● Extract to read
┌────────

There's currently ongoing the debate over the vote and it requires three readings and three votes before it could come into effect. But stay was

really a marker data first day that it was brought to this major vote. And although there have been pushes and pressures for consensus for

negotiation, even from the American ambassador here in Israel, calling for the government to pump the brakes to slow it down to there could be talks.


GOLD: And the Israeli president saying that he has been in conversation with opposition leaders with coalition leaders to try and get everybody to

come around the table to come to some consensus over what these reforms will look like. It appears as though the government is pushing ahead.

And despite these dramatic scenes we were seeing on the streets, this is the seventh week of protests against these judicial reforms. It seems as

though that in the last few hours, the more dramatic images are actually coming from inside the Israeli parliament itself. Just in last few minutes,

we've seen opposition leaders unfurl Israeli flags on the floor of the Israeli parliament before they were kicked out by security because it's

against the rules to raise anything on the parliament floor.

But obviously, the image of a Member of Parliament is being escorted off of the floor for raising the Israeli flag. That's obviously causing a lot of

dramatics here. We do see that video right there, of those opposition leaders just raising the Israeli flag being escorted out by security.

And what you actually don't see in that image and what we're hearing from reports with from within the parliament is that there were other protesters

and other people around the sort of viewing gallery banging on the windows, it goes to show you just the emotion and the visceral reaction that people

are having to these traditional reforms.

└────────

● Requests
**a)** According to the transcript on Israel's judicial reforms, which week of street protests against the reforms is this?
**b)** How would you translate this sentence from the transcript on Israel's judicial reforms into Spanish: "It appears as though the government is pushing ahead."

● Recorded information
┌────────

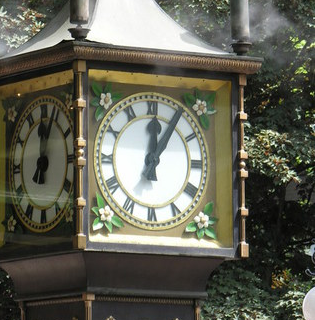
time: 12:05
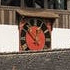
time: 12:52
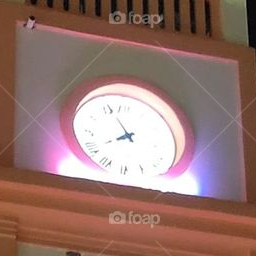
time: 7:56
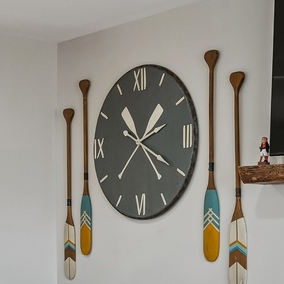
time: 1:20
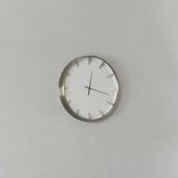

└────────

● Exercise answers
**a)** It is the seventh week of protests.

**b)** Parece que el gobierno sigue adelante.